ACLAN
ACLAN

Reputation: 401

How to return only object that exist in a function

I´m trying to write a function in which I´m creating vectors such as a, b, c. I wrote several conditional statements to create these vectors and some of them might not exist at the end of the function. I´m struggling to write the return of the function; I would like to return them as lists:

return(list(a, b, c))

but I need to find a way to re-write it in a way that for example, if b doesn't exist, a and c will be returned and perhaps I can add a message of "doesn't exist" for b.

Can you please help me in finding an easy solution? Thanks!

Upvotes: 1

Views: 225

Answers (1)

kangaroo_cliff
kangaroo_cliff

Reputation: 6222

Not the most elegant, but this could do it.

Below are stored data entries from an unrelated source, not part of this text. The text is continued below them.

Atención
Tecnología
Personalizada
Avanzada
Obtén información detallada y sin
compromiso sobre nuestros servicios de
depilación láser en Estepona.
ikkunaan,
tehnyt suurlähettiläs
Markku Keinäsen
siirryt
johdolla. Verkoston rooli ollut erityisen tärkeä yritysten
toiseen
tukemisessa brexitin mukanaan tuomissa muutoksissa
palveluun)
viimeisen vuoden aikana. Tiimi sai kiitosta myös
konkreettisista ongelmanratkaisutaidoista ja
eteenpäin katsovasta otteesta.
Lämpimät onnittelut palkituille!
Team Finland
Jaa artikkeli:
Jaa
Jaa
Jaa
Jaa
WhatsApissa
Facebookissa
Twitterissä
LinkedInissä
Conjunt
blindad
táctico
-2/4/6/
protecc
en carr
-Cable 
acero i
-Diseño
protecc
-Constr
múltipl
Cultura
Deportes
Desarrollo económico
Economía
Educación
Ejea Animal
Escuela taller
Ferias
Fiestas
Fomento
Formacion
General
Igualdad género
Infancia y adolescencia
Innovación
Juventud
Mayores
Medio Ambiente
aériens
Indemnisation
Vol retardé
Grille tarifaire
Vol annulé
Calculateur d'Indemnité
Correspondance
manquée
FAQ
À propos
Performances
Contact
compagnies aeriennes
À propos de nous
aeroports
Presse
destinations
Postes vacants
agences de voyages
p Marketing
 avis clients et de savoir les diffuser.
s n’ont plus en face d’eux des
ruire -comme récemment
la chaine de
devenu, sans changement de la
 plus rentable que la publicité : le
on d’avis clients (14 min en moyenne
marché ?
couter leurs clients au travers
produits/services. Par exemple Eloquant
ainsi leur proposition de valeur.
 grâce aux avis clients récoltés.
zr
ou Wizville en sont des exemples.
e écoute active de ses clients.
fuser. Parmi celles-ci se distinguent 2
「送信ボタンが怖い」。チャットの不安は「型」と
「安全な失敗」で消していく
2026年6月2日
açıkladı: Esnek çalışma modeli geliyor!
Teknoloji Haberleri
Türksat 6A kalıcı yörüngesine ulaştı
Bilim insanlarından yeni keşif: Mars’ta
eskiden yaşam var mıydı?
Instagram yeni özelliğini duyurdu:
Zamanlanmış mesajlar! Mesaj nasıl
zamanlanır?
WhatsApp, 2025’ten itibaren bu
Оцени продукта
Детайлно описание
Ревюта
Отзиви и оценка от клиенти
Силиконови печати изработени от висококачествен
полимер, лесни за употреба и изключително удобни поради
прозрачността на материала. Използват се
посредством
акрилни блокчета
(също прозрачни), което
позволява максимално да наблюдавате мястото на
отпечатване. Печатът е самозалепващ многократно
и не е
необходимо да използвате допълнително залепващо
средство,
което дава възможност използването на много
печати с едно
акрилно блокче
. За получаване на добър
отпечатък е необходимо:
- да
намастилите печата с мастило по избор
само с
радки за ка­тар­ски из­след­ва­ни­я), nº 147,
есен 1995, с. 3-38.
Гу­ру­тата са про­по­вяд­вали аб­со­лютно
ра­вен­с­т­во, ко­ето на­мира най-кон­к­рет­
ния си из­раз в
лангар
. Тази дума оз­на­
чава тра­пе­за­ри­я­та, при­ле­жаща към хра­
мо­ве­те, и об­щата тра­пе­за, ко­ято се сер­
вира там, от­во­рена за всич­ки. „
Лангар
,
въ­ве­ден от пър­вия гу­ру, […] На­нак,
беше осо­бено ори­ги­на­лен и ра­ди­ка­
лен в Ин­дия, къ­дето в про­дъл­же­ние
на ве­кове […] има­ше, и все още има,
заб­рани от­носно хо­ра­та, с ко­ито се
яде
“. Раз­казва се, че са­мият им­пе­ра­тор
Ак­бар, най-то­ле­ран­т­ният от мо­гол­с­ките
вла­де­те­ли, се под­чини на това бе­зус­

If you need to check for the existence of a lot of objects, then it is better to write what I wrote in the if else in a functional form.

func <- function() {

 a <- 1 # so a exists

 ret_list <- list()
 if (exists("a", inherits = FALSE)) {
   ret_list <- c(ret_list, a = a)
 } else {
   ret_list <- c(ret_list, a = "a doesn't exist")
 }


 if (exists("b", inherits = FALSE)) {
  ret_list <- c(ret_list, b = b)
 } else {
  ret_list <- c(ret_list, b = "b doesn't exist")
 }

  ret_list
}

Output

ret <- func()
ret
#$a
#[1] 1
#
#$b
#[1] "b doesn't exist"

Edited the above code to include inherits = FALSE in the exists function. If not exists("c") would return TRUE even when there isn't an object "c" as it would think "c" refer to the (base R) function c().